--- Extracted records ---
#####

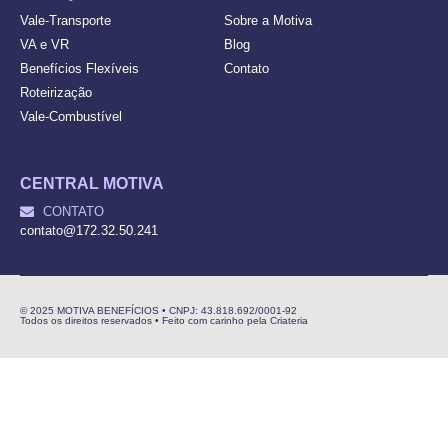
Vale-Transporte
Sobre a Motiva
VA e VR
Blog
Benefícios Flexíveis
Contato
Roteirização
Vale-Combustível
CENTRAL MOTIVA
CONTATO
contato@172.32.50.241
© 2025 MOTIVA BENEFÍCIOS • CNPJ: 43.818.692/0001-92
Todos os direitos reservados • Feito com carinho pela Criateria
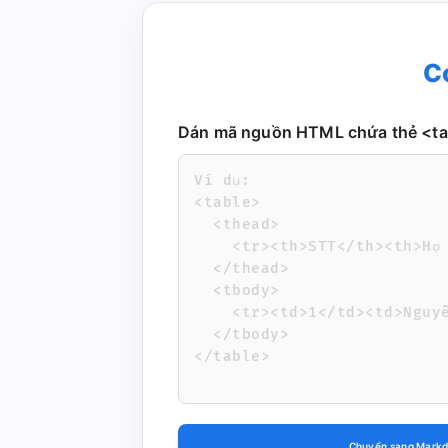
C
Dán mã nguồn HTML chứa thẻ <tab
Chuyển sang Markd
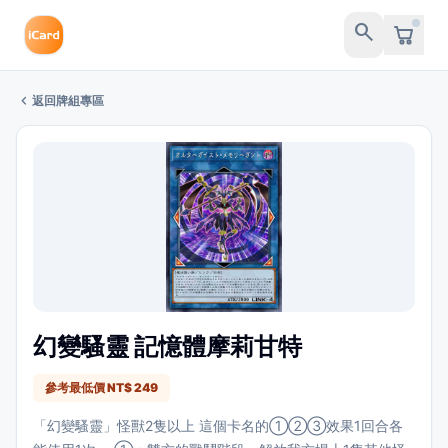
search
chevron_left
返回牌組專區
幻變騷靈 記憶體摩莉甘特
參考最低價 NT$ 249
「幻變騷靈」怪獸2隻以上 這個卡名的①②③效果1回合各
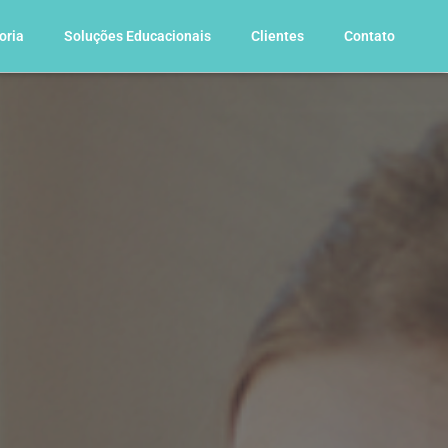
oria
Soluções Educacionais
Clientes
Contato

#####

Show every line of the data above that contains the string "幻變騷靈", treating case as significant.

幻變騷靈 記憶體摩莉甘特
「幻變騷靈」怪獸2隻以上 這個卡名的①②③效果1回合各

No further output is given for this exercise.